:: DATA UNDER STUDY ::
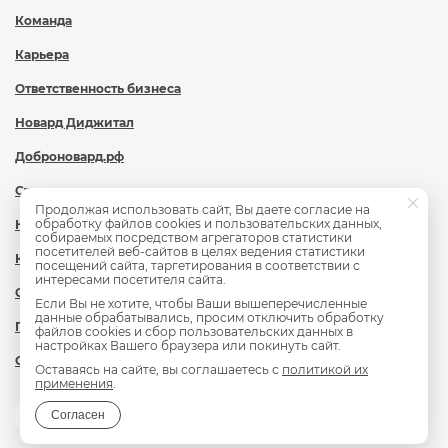
Команда
Карьера
Ответственность бизнеса
Новард Диджитал
Доброновард.рф
Статьи
Продолжая использовать сайт, Вы даете согласие на
обработку файлов cookies и пользовательских данных,
Новости
собираемых посредством агрегаторов статистики
посетителей веб-сайтов в целях ведения статистики
Контакты
посещений сайта, таргетирования в соответствии с
интересами посетителя сайта.
Охрана труда
Если Вы не хотите, чтобы Ваши вышеперечисленные
данные обрабатывались, просим отключить обработку
Политика обработки персональных данных
файлов cookies и сбор пользовательских данных в
настройках Вашего браузера или покинуть сайт.
Сведения об образовательной организации
Оставаясь на сайте, вы соглашаетесь с
политикой их
применения
.
Согласен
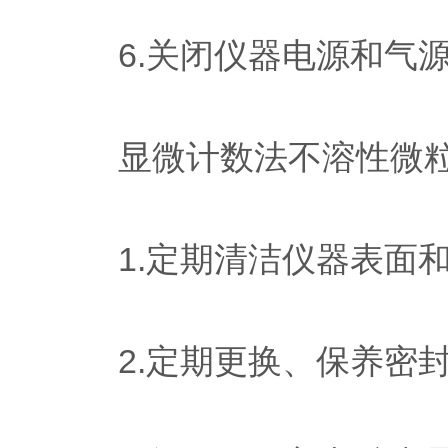
6.关闭仪器电源和气源
显微计数法不溶性微粒
1.定期清洁仪器表面和
2.定期更换、保养密封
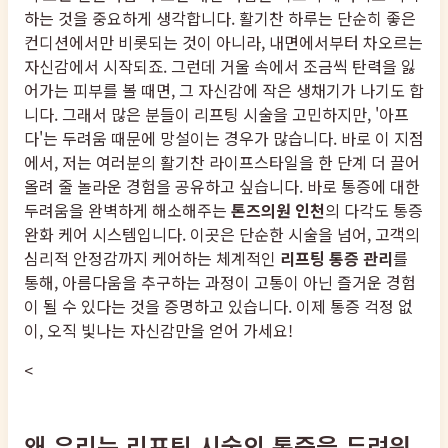
하는 것을 중요하게 생각합니다. 활기찬 하루는 단순히 좋은
컨디션에서만 비롯되는 것이 아니라, 내면에서부터 차오르는
자신감에서 시작되죠. 그런데 거울 속에서 조금씩 탄력을 잃
어가는 피부를 볼 때면, 그 자신감에 작은 생채기가 나기도 합
니다. 그래서 많은 분들이 리프팅 시술을 고민하지만, '아프
다'는 두려움 때문에 망설이는 경우가 많습니다. 바로 이 지점
에서, 저는 여러분의 활기찬 라이프스타일을 한 단계 더 끌어
올려 줄 놀라운 경험을 공유하고 싶습니다. 바로 통증에 대한
두려움을 완벽하게 해소해주는
톤즈의원 인천
의 다각도 통증
완화 케어 시스템입니다. 이곳은 단순한 시술을 넘어, 고객의
심리적 안정감까지 케어하는 체계적인
리프팅 통증 관리
를
통해, 아름다움을 추구하는 과정이 고통이 아닌 즐거운 경험
이 될 수 있다는 것을 증명하고 있습니다. 이제 통증 걱정 없
이, 오직 빛나는 자신감만을 얻어 가세요!
<
왜 우리는 리프팅 시술의 통증을 두려워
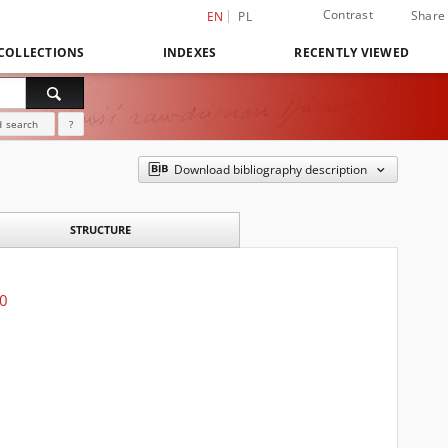
Contrast
Share
EN
PL
COLLECTIONS
INDEXES
RECENTLY VIEWED
 search
?
Download bibliography description
STRUCTURE
20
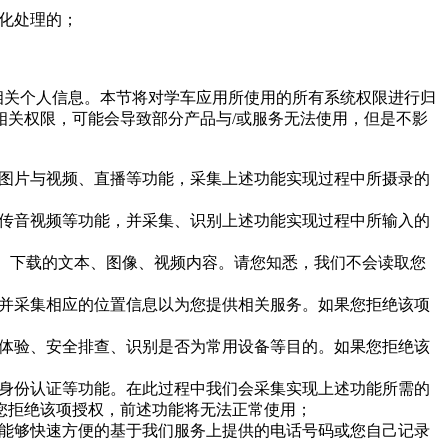
识化处理的；
相关个人信息。本节将对学车应用所使用的所有系统权限进行归
关权限，可能会导致部分产品与/或服务无法使用，但是不影
传图片与视频、直播等功能，采集上述功能实现过程中所摄录的
上传音视频等功能，并采集、识别上述功能实现过程中所输入的
生、下载的文本、图像、视频内容。请您知悉，我们不会读取您
，并采集相应的位置信息以为您提供相关服务。如果您拒绝该项
户体验、安全排查、识别是否为常用设备等目的。如果您拒绝该
、身份认证等功能。在此过程中我们会采集实现上述功能所需的
您拒绝该项授权，前述功能将无法正常使用；
您能够快速方便的基于我们服务上提供的电话号码或您自己记录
:::
**YOUR GOAL:** Reproduce every line of the material from the one containing "하는 것을 중요하게 생각합니다. 활기찬 하루는 단순히 좋은" through the end of the material, with both ends included. Leave the pictures out of your answer.

**TASK OUTPUT:**
하는 것을 중요하게 생각합니다. 활기찬 하루는 단순히 좋은
컨디션에서만 비롯되는 것이 아니라, 내면에서부터 차오르는
자신감에서 시작되죠. 그런데 거울 속에서 조금씩 탄력을 잃
어가는 피부를 볼 때면, 그 자신감에 작은 생채기가 나기도 합
니다. 그래서 많은 분들이 리프팅 시술을 고민하지만, '아프
다'는 두려움 때문에 망설이는 경우가 많습니다. 바로 이 지점
에서, 저는 여러분의 활기찬 라이프스타일을 한 단계 더 끌어
올려 줄 놀라운 경험을 공유하고 싶습니다. 바로 통증에 대한
두려움을 완벽하게 해소해주는
톤즈의원 인천
의 다각도 통증
완화 케어 시스템입니다. 이곳은 단순한 시술을 넘어, 고객의
심리적 안정감까지 케어하는 체계적인
리프팅 통증 관리
를
통해, 아름다움을 추구하는 과정이 고통이 아닌 즐거운 경험
이 될 수 있다는 것을 증명하고 있습니다. 이제 통증 걱정 없
이, 오직 빛나는 자신감만을 얻어 가세요!
<
왜 우리는 리프팅 시술의 통증을 두려워
Contrast
Share
EN
PL
COLLECTIONS
INDEXES
RECENTLY VIEWED
 search
?
Download bibliography description
STRUCTURE
20
识化处理的；
相关个人信息。本节将对学车应用所使用的所有系统权限进行归
关权限，可能会导致部分产品与/或服务无法使用，但是不影
传图片与视频、直播等功能，采集上述功能实现过程中所摄录的
上传音视频等功能，并采集、识别上述功能实现过程中所输入的
生、下载的文本、图像、视频内容。请您知悉，我们不会读取您
，并采集相应的位置信息以为您提供相关服务。如果您拒绝该项
户体验、安全排查、识别是否为常用设备等目的。如果您拒绝该
、身份认证等功能。在此过程中我们会采集实现上述功能所需的
您拒绝该项授权，前述功能将无法正常使用；
您能够快速方便的基于我们服务上提供的电话号码或您自己记录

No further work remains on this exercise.